Craft breweries, which always start small, rely on strong community support for success, and as they grow, many give back to those communities. This reciprocation often takes the form of special-edition beers like Ale Wagger brown ale from Houston, Texas’ Saint Arnold Brewing Co., which donates the brew’s sales to local animal rescues. Other times, brewers decide to build a philanthropic mission into the very fabric of their businesses.
Jacquie Berglund founded the Minneapolis-based beer company Finnegans with Kieran Folliard in 2000. Profits from its Irish amber ale, blonde ale and seasonal Dead Irish Poet stout (all $8 to $9 a six-pack of bottles or cans)—which are made at St. Paul, Minnesota’s Summit Brewing Co.—go to the Finnegans Community Fund, a 501(c)(3) nonprofit that purchases fresh produce from farmers in Minnesota, Wisconsin, North Dakota, South Dakota and Iowa for distribution to area food shelves. The business arrangement means 98 percent of the fund’s spending is on its programs, rather than administration. “It’s a super-efficient and effective machine,” Berglund explains. The concept has sparked a lot of curiosity about the brand’s social entrepreneurship. “On the consumer side, we market the message that we’re a sustainable social business,” she notes. “Other than just beer drinkers who like our product, that’s gaining a lot of interest.” Finnegans sold more than 266,000 (2.25-gallon) cases in 2014 and is Minnesota’s sixth-largest beer brand, Berglund says.
Rob Nowaczyk began making the Fireman’s Brew after he and cofounder Ed Walker—both Los Angeles–based firefighters—realized that they could link their enjoyment of beer with the needs of their profession. “From the beginning, it was all about raising money,” Nowaczyk explains. Fireman’s Brew donates 5 percent of net profits to the National Fallen Firefighters Foundation. The brand’s Brunette doppelbock, Blonde Pilsner and Redhead amber ale are sold on draft (about $4 to $5) and in six-packs of bottles ($9) across 15 states, with active expansion planned for this year. Nowaczyk says the brand has received strong support from firefighters nationwide, including more than 160 who have invested in the company. “It’s really caught on across the country,” he says. “Firefighters are a brotherhood.”
Belgrade, Montana–based Dog Tag Brewing got started in 2013, when former U.S. Marine Corps officer Seth Jordan was looking for a way to honor the memory of fallen service members. Every can of Dog Tag Lager and IPA (both $8 to $9 a six-pack of cans) features an individual’s story, with a percentage of profits donated to a charity chosen by the person’s family. Since its launch, the brand has received strong support. “The response nationwide has been pretty overwhelming,” marketing director Katy Jordan says. “People are taken by the mission and the messaging.” Dog Tag encourages consumers to use the social media hashtag #ToastAHero when enjoying the beer. “It’s not meant to be overly somber,” Jordan explains. “We want people to celebrate these service members’ lives, honor their sacrifice and toast to them.” Dog Tag’s website includes a section where consumers can learn more about each service member’s life.
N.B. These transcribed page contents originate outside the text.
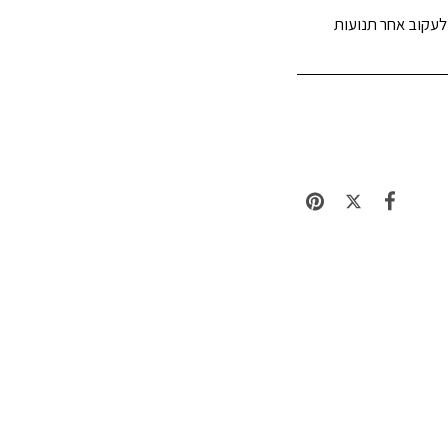
ק מאפשר למאבטחים לשלוט במצלמות PTZ בזמן אמת, לעקוב אחר תנועות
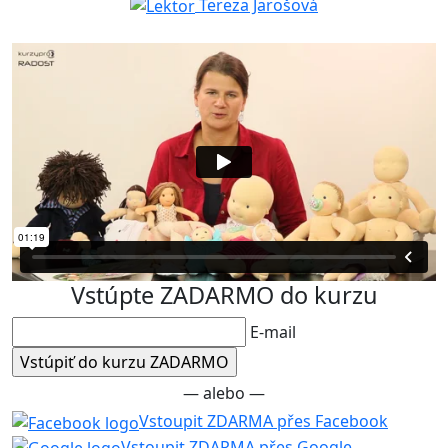
Tereza Jarošová
Vstúpte ZADARMO do kurzu
E-mail
— alebo —
Vstoupit ZDARMA přes Facebook
Vstoupit ZDARMA přes Google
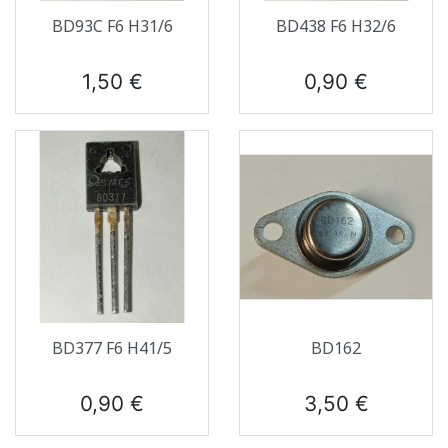
BD93C F6 H31/6
BD438 F6 H32/6
Prix
Prix
1,50 €
0,90 €
BD377 F6 H41/5
BD162
Prix
Prix
0,90 €
3,50 €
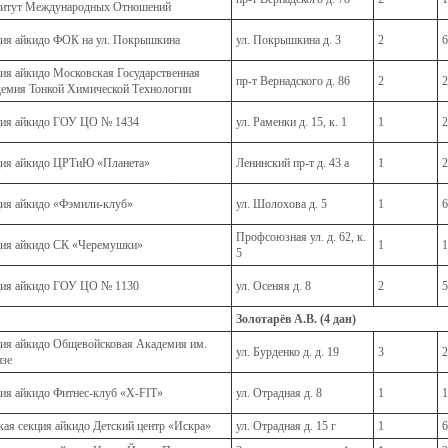
итут Международных Отношений
ия айкидо ФОК на ул. Покрышкина
ул. Покрышкина д. 3
2
6
ия айкидо Московская Государственная
пр-т Вернадского д. 86
2
2
емия Тонкой Химической Технологии
ия айкидо ГОУ ЦО № 1434
ул. Раменки д. 15, к. 1
1
2
ия айкидо ЦРТиЮ «Планета»
Ленинский пр-т д. 43 а
1
2
ия айкидо «Фэмили-клуб»
ул. Шолохова д. 5
1
6
Профсоюзная ул. д. 62, к.
ия айкидо СК «Черемушки»
1
1
5
ия айкидо ГОУ ЦО № 1130
ул. Осеняя д. 8
2
5
Золотарёв А.В. (4 дан)
ия айкидо Общевойсковая Академия им.
ул. Бурденко д. д. 19
3
2
зе
ия айкидо Фитнес-клуб «X-FIT»
ул. Отрадная д. 8
1
1
кая секция айкидо Детский центр «Искра»
ул. Отрадная д. 15 г
1
6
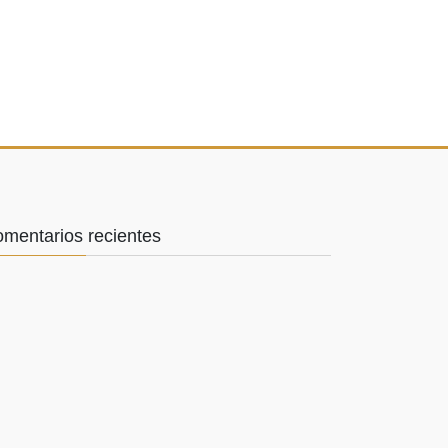
mentarios recientes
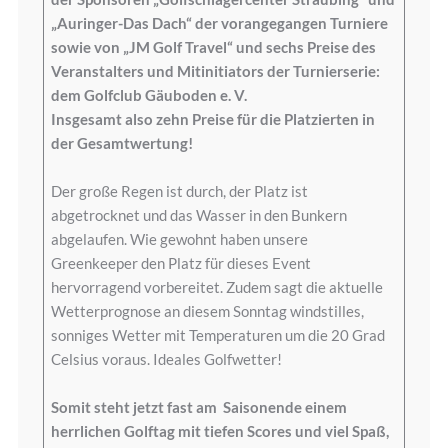
„Auringer-Das Dach“ der vorangegangen Turniere
sowie von „JM Golf Travel“ und sechs Preise des
Veranstalters und Mitinitiators der Turnierserie:
dem Golfclub Gäuboden e. V.
Insgesamt also zehn Preise für die Platzierten in
der Gesamtwertung!
Der große Regen ist durch, der Platz ist
abgetrocknet und das Wasser in den Bunkern
abgelaufen. Wie gewohnt haben unsere
Greenkeeper den Platz für dieses Event
hervorragend vorbereitet. Zudem sagt die aktuelle
Wetterprognose an diesem Sonntag windstilles,
sonniges Wetter mit Temperaturen um die 20 Grad
Celsius voraus. Ideales Golfwetter!
Somit steht jetzt fast am Saisonende einem
herrlichen Golftag mit tiefen Scores und viel Spaß,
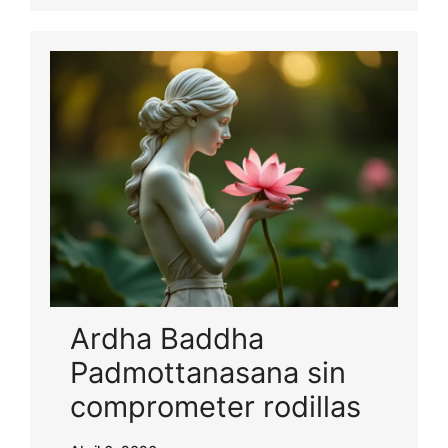
Ardha Baddha
Padmottanasana sin
comprometer rodillas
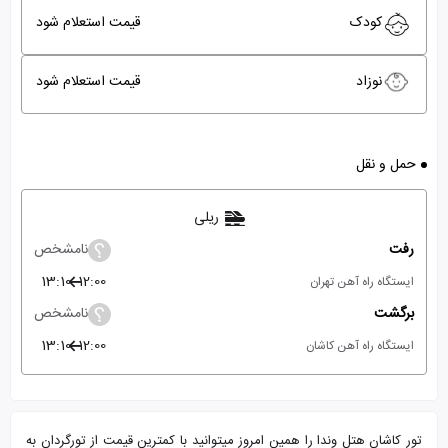
کودک
قیمت استعلام شود
نوزاد
قیمت استعلام شود
حمل و نقل
ریلی
رفت
نامشخص
13:10
12:00
ایستگاه راه آهن تهران
برگشت
نامشخص
13:10
12:00
ایستگاه راه آهن کاشان
تور کاشان هتل وندا را همین امروز میتوانید با کمترین قیمت از تورگردان به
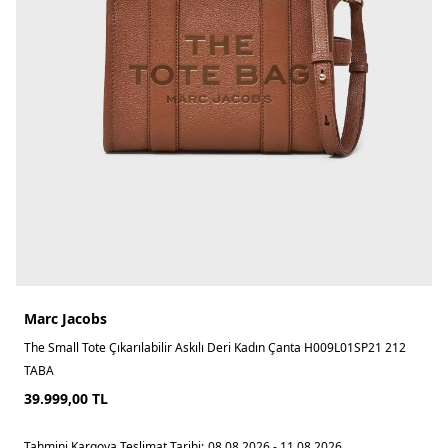
Marc Jacobs
The Small Tote Çıkarılabilir Askılı Deri Kadın Çanta H009L01SP21 212
TABA
39.999,00
TL
Tahmini Kargoya Teslimat Tarihi:
08.08.2026 - 11.08.2026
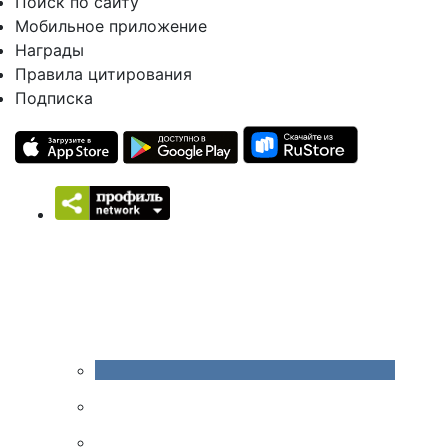
Поиск по сайту
Мобильное приложение
Награды
Правила цитирования
Подписка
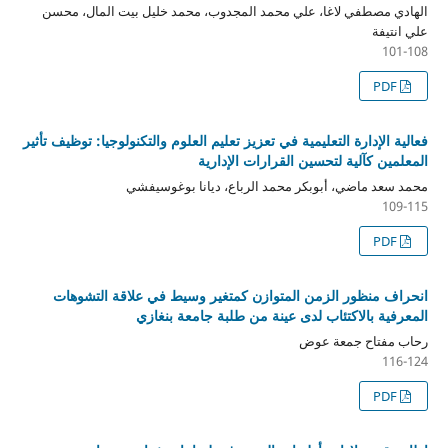
الهادي مصطفي لاغا، علي محمد المجدوب، محمد خليل بيت المال، محسن
علي انتيفة
101-108
PDF
فعالية الإدارة التعليمية في تعزيز تعليم العلوم والتكنولوجيا: توظيف تأثير
المعلمين كآلية لتحسين القرارات الإدارية
محمد سعد ماضي، أبوبكر محمد الرباع، ديانا بوغوسيفشي
109-115
PDF
انحراف منظور الزمن المتوازن كمتغير وسيط في علاقة التشوهات
المعرفية بالاكتئاب لدى عينة من طلبة جامعة بنغازي
رحاب مفتاح جمعة عوض
116-124
PDF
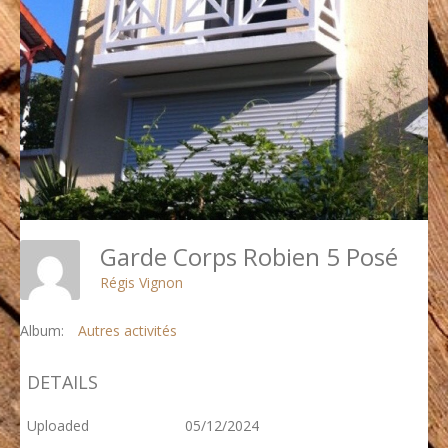
Garde Corps Robien 5 Posé
Régis Vignon
Album:
Autres activités
DETAILS
Uploaded
05/12/2024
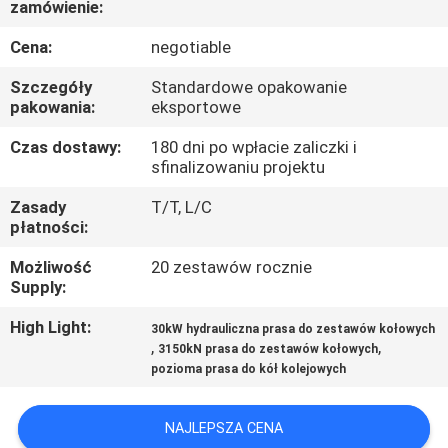
zamówienie:
KONTROLA
JAKOŚCI
Cena:
negotiable
Szczegóły
Standardowe opakowanie
SKONTAKTUJ
pakowania:
eksportowe
SIĘ
Czas dostawy:
180 dni po wpłacie zaliczki i
sfinalizowaniu projektu
Z
Zasady
T/T, L/C
NAMI
płatności:
Możliwość
20 zestawów rocznie
POPROSIĆ
Supply:
O
High Light:
30kW hydrauliczna prasa do zestawów kołowych
WYCENĘ
,
,
3150kN prasa do zestawów kołowych
pozioma prasa do kół kolejowych
SITEMAP
NAJLEPSZA CENA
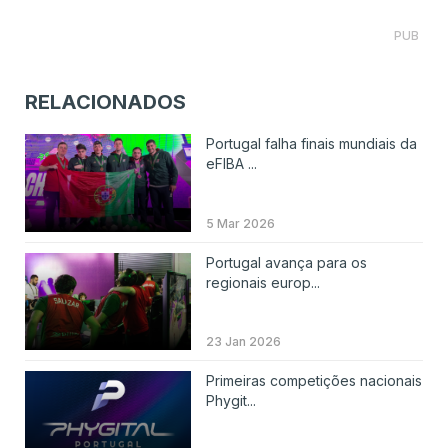
PUB
RELACIONADOS
Portugal falha finais mundiais da
eFIBA ...
5 Mar 2026
Portugal avança para os
regionais europ...
23 Jan 2026
Primeiras competições nacionais
Phygit...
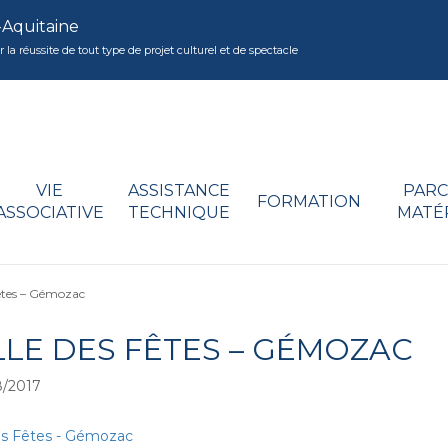
-Aquitaine
réussite de tout type de projet culturel et de spectacle
VIE
ASSISTANCE
PARC
FORMATION
ASSOCIATIVE
TECHNIQUE
MATÉ
Fêtes – Gémozac
LLE DES FÊTES – GÉMOZAC
/2017
es Fêtes - Gémozac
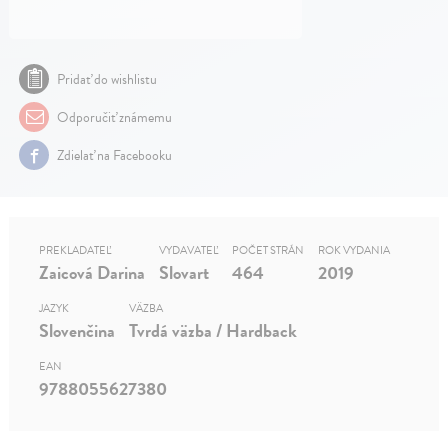
Pridať do wishlistu
Odporučiť známemu
Zdielať na Facebooku
PREKLADATEĽ
VYDAVATEĽ
POČET STRÁN
ROK VYDANIA
Zaicová Darina
Slovart
464
2019
JAZYK
VÄZBA
Slovenčina
Tvrdá väzba / Hardback
EAN
9788055627380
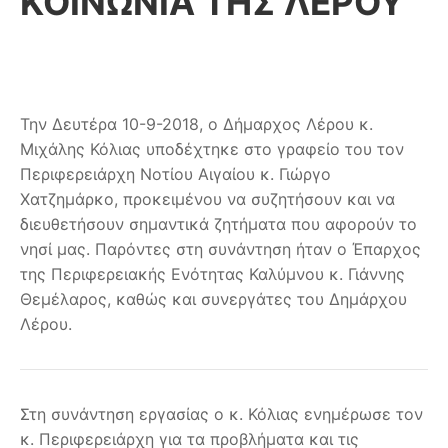
ΚΟΙΝΩΝΙΑ ΤΗΣ ΛΕΡΟΥ
Την Δευτέρα 10-9-2018, ο Δήμαρχος Λέρου κ.
Μιχάλης Κόλιας υποδέχτηκε στο γραφείο του τον
Περιφερειάρχη Νοτίου Αιγαίου κ. Γιώργο
Χατζημάρκο, προκειμένου να συζητήσουν και να
διευθετήσουν σημαντικά ζητήματα που αφορούν το
νησί μας. Παρόντες στη συνάντηση ήταν ο Έπαρχος
της Περιφερειακής Ενότητας Καλύμνου κ. Γιάννης
Θεμέλαρος, καθώς και συνεργάτες του Δημάρχου
Λέρου.
Στη συνάντηση εργασίας ο κ. Κόλιας ε
νημέρωσε τον
κ. Περιφερειάρχη για τα προβλήματα και τις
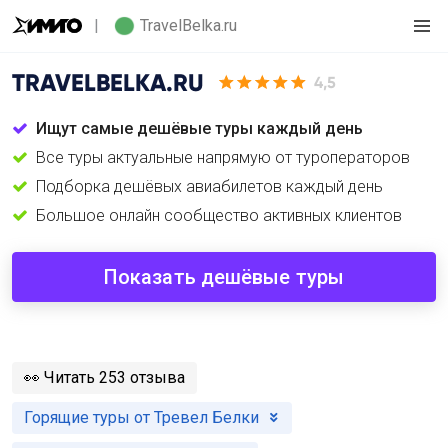
TravelBelka.ru
TRAVELBELKA.RU
4,5
Ищут самые дешёвые туры каждый день
Все туры актуальные напрямую от туроператоров
Подборка дешёвых авиабилетов каждый день
Большое онлайн сообщество активных клиентов
Показать дешёвые туры
️👀
Читать 253 отзыва
Горящие туры от Тревел Белки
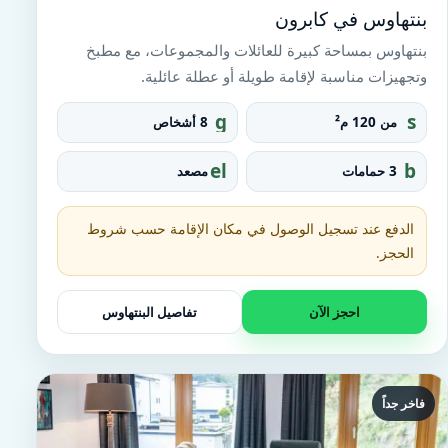
بنتهاوس في كابرون
بنتهاوس بمساحة كبيرة للعائلات والمجموعات، مع مطبخ
وتجهيزات مناسبة لإقامة طويلة أو عطلة عائلية.
g
s
من 120 م²
8 أشخاص
r
q
o
u
el
b
3 حمامات
مصعد
u
a
e
at
p
r
v
h
e_
at
t
الدفع عند تسجيل الوصول في مكان الإقامة حسب شروط
fo
o
u
o
الحجز.
r
b
t
احجز الآن
تفاصيل البنتهاوس
فاخر جداً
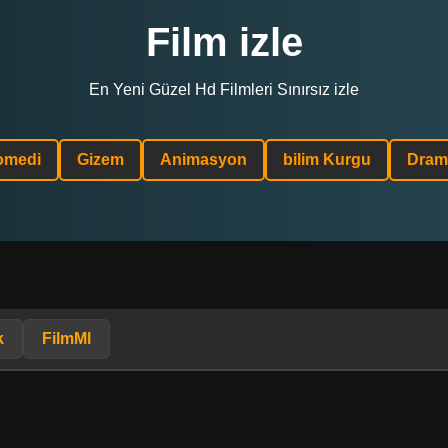
Film izle
En Yeni Güzel Hd Filmleri Sınırsız izle
omedi
Gizem
Animasyon
bilim Kurgu
Dram
k
FilmMl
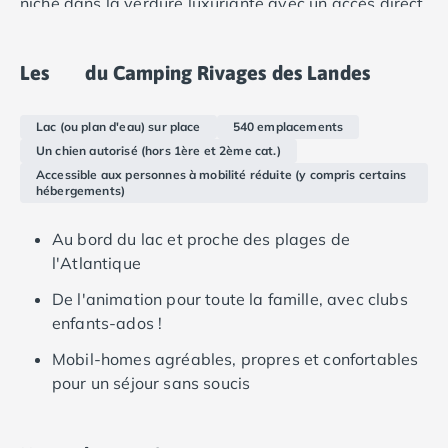
niché dans la verdure luxuriante avec un accès direct
Camping Languedoc-Roussillon
au Lac d'Aureilhan. Une escapade inoubliable vous
Camping Aude
attend entre détente au bord de l'eau et aventures
Camping Gruissan
Les
du Camping Rivages des Landes
en pleine nature !
Camping Narbonne-Plage
La conception exemplaire du camping permet d'y
Camping Sigean
Lac (ou plan d'eau) sur place
540 emplacements
bénéficier d’emplacements bien ombragés qui
Camping Gard
Un chien autorisé (hors 1ère et 2ème cat.)
abritent des mobil-homes modernes et spacieux. Les
Camping Aigues-Mortes
Accessible aux personnes à mobilité réduite (y compris certains
hébergements, dont certains sont climatisés, se
Camping Grau-du-Roi
hébergements)
caractérisent par des équipements pratiques, des
Camping Nîmes
espaces de vie confortables et de grandes terrasses.
Camping Hérault
Au bord du lac et proche des plages de
Camping Agde
l'Atlantique
Camping Béziers
De l'animation pour toute la famille, avec clubs
Camping La Grande Motte
enfants-ados !
Camping Marseillan-Plage
Camping Montpellier
Mobil-homes agréables, propres et confortables
Camping Palavas-les-Flots
pour un séjour sans soucis
Camping Sète
Camping Valras-Plage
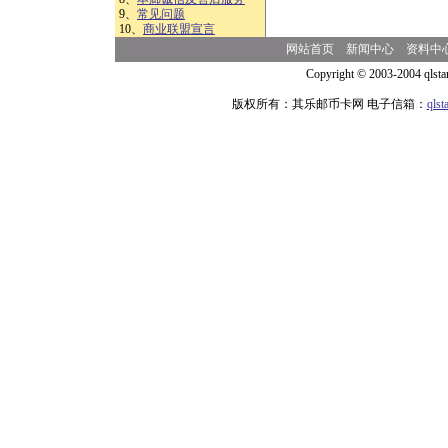
9、
常见问题
10、
商业联盟宣言
网站首页
新闻中心
资料中
Copyright © 2003-2004 qlsta
版权所有：其乐邮币卡网 电子信箱：
qls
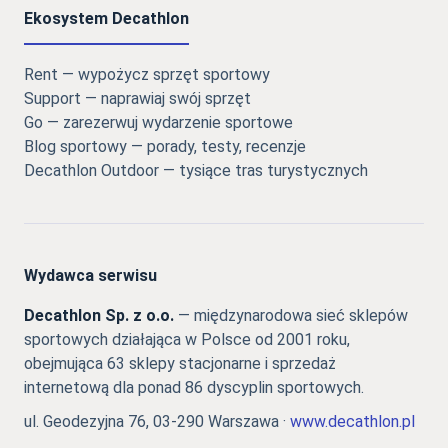
Ekosystem Decathlon
Rent — wypożycz sprzęt sportowy
Support — naprawiaj swój sprzęt
Go — zarezerwuj wydarzenie sportowe
Blog sportowy — porady, testy, recenzje
Decathlon Outdoor — tysiące tras turystycznych
Wydawca serwisu
Decathlon Sp. z o.o.
— międzynarodowa sieć sklepów
sportowych działająca w Polsce od 2001 roku,
obejmująca 63 sklepy stacjonarne i sprzedaż
internetową dla ponad 86 dyscyplin sportowych.
ul. Geodezyjna 76, 03-290 Warszawa ·
www.decathlon.pl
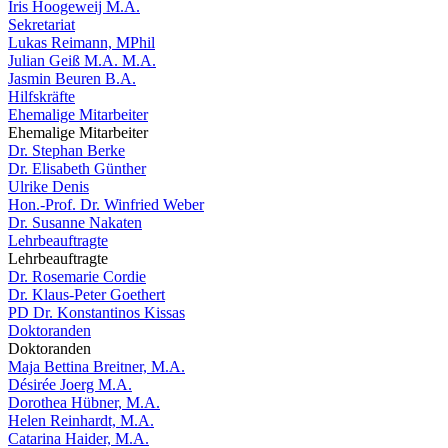
Iris Hoogeweij M.A.
Sekretariat
Lukas Reimann, MPhil
Julian Geiß M.A. M.A.
Jasmin Beuren B.A.
Hilfskräfte
Ehemalige Mitarbeiter
Ehemalige Mitarbeiter
Dr. Stephan Berke
Dr. Elisabeth Günther
Ulrike Denis
Hon.-Prof. Dr. Winfried Weber
Dr. Susanne Nakaten
Lehrbeauftragte
Lehrbeauftragte
Dr. Rosemarie Cordie
Dr. Klaus-Peter Goethert
PD Dr. Konstantinos Kissas
Doktoranden
Doktoranden
Maja Bettina Breitner, M.A.
Désirée Joerg M.A.
Dorothea Hübner, M.A.
Helen Reinhardt, M.A.
Catarina Haider, M.A.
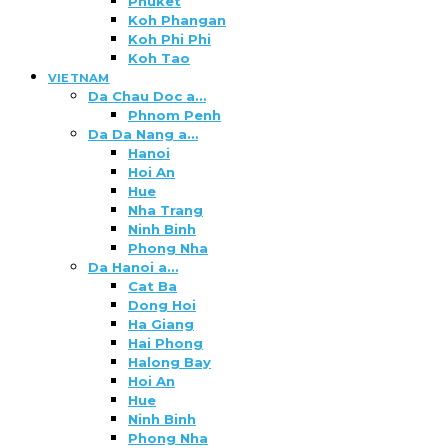
Phuket
Koh Phangan
Koh Phi Phi
Koh Tao
VIETNAM
Da Chau Doc a…
Phnom Penh
Da Da Nang a…
Hanoi
Hoi An
Hue
Nha Trang
Ninh Binh
Phong Nha
Da Hanoi a…
Cat Ba
Dong Hoi
Ha Giang
Hai Phong
Halong Bay
Hoi An
Hue
Ninh Binh
Phong Nha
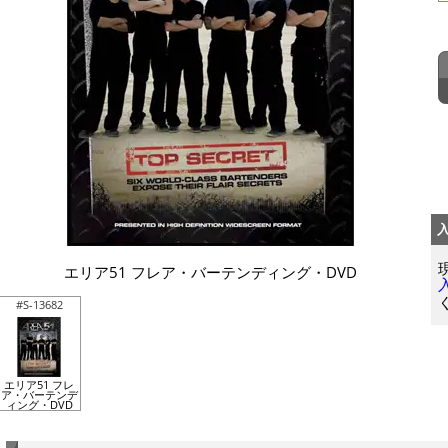
エリア51 フレア・バーテンディング・DVD
#S-13682
エリア51 フレ
ア・バーテンデ
ィング・DVD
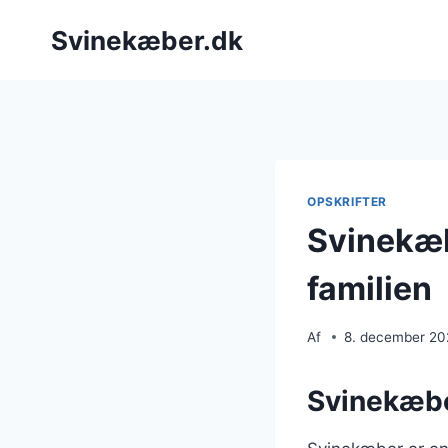
Fortsæt
Svinekæber.dk
til
indhold
OPSKRIFTER
Svinekæb
familien
Af
8. december 2
Svinekæbe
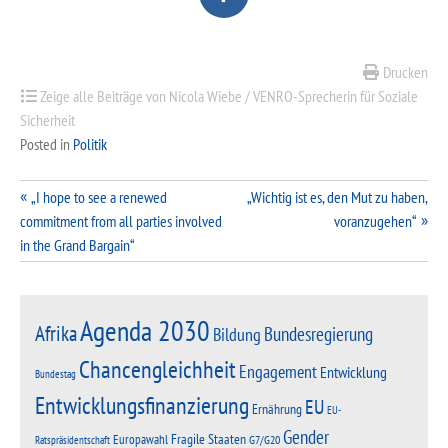
Drucken
Zeige alle Beiträge von Nicola Wiebe / VENRO-Sprecherin für Soziale
Sicherheit
Posted in
Politik
Beitragsnavigation
„I hope to see a renewed
„Wichtig ist es, den Mut zu haben,
commitment from all parties involved
voranzugehen“
in the Grand Bargain“
Agenda 2030
Afrika
Bundesregierung
Bildung
Chancengleichheit
Engagement
Entwicklung
Bundestag
Entwicklungsfinanzierung
EU
Ernährung
EU-
Gender
Fragile Staaten
Europawahl
G7/G20
Ratspräsidentschaft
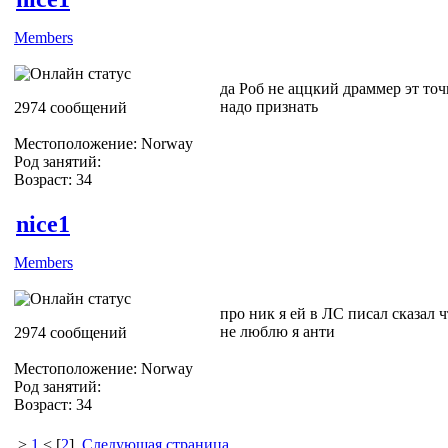
Members
да Роб не аццкий драммер эт то
надо признать
2974 сообщений
Местоположение: Norway
Род занятий:
Возраст: 34
nice1
Members
про ник я ей в ЛС писал сказал ч
не люблю я анти
2974 сообщений
Местоположение: Norway
Род занятий:
Возраст: 34
>
1
< [
2
]
Следующая страница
Inspired by his city’s high number of breweries and nonprofits, Ryan Saari opened the Oregon Public House in Portland, Oregon, in May 2013. The venue—which includes a pub, an event space and a family-focused co-op—donates all its profits to local charities, such as youth job training organization The Portland Kitchen. “Our mission is creating a place of community, change and giving back,” Saari explains. “People rally around that, both as volunteers and as patrons. We have partnerships with our customers as well as with nonprofits.” Oregon Public House sells its Do Gooder IPA—crafted at nearby Pints Brewery—alongside local favorites and imported brews and plans to raise money to open its own brewery this year. Saari says that the biggest challenge has been turning a monthly profit, which he notes is critical to the company’s business model. Happily, Oregon Public House has been profitable every month since opening, donating over $40,000 so far. “We see it as the tip of the iceberg,” Saari notes. “Our goal is to donate $10,000 a month, which is audacious for a small pub. But we have some things in the works to get us there.”